Now the Apple Stores are, by and large, great. But what if you don’t live near one? Sure you can still buy software online, but that creates barriers: the installation process I mentioned above, of course, provided you can simply buy and download it. What if you have to wait for the discs to be delivered? We’re living in a 24-hour broadband world; waiting for Amazon to drop off installer discs can seem like forever.
The App Store exists everywhere you can get a data connection. It’s open 24 hours a day, and you can buy anything they sell any time you want. There are no angry employees, there are no kids racing down the aisle, and they never run out of product. The only problem with it is that the customer reviews are, by and large, worthless, but if you know what you want, you can ignore them pretty easily. If you are in a tiny town and you suddenly need a GPS program, you can buy that. In a strange city and need a guide to tell you where to eat, you can buy that, too. Bored and need a game to play, a movie to watch, they’ve got you all covered.
The big problem
The main complaint about the Apple Store is that Apple is so freaking mercurial about what’s allowed, and that’s an extremely valid complaint. One of my favorite apps, one that I use almost daily, is no longer sold in the App Store because one day Apple decided it didn’t want those apps. (It detects weak wifi signals. Get your mind out of the gutter.)
If I had a software company that sold downloads (as opposed to DVD installers), I’d be concerned about the Mac App Store. Is Apple going to try to freeze out other ways of installing software? Steve said “no.” But was it a “not yet?” I’m not sure that even old school Mac users (like me) would put up with that, though what Mac users put up with to use elegant, beautifully designed products, can be a lot.
The other end of this, of course, is that it makes your products easier to find. If I need a screenshot program, I have to Google “mac screenshot program,” sort through the results of people asking the same questions I am, find the actual page to download it (sniff…alas, poor VersionTracker), and figure out what software I actually want. That’s provided the website hasn’t expired, or hasn’t been set up by a spammer using search terms to attract hits.
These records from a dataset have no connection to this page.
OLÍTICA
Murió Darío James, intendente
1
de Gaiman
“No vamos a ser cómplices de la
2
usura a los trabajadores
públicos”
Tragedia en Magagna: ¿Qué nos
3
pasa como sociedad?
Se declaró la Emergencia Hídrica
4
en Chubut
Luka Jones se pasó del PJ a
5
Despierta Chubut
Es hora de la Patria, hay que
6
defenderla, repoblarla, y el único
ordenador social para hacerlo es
With the App Store, everyone knows where to go to find applications. The info is easy to find. The trade off for that is 30% of your income, but Apple also foots the bandwidth and licensing. What’ll be interesting to see is if Apple lets programmers sell both on the App store and on their own websites.
Apple being Apple
Apple makes no secret about wanting to control the whole experience of using their computers. They have a particular vision of what sitting at a Mac should be like—a point of view that can lead to great ease of use, but also to great frustration, like when I spent half an hour today discovering that it is impossible to turn off Faces in iPhoto ’09. (Hey, anyone know if that’s a feature in ’11?)
Apple builds Macs because they want to control how the hardware and software work together. They build Apple Stores because they want to control the experience of buying a Mac. They build the iPhone, iPods, and iPads and have a stranglehold on the App Store to control the mobile experience. It drives some people nuts, but Apple has always demonstrated they want to do things their way, to create a trouble-free (in their mind) experience for the customer, if not necessarily for the developers.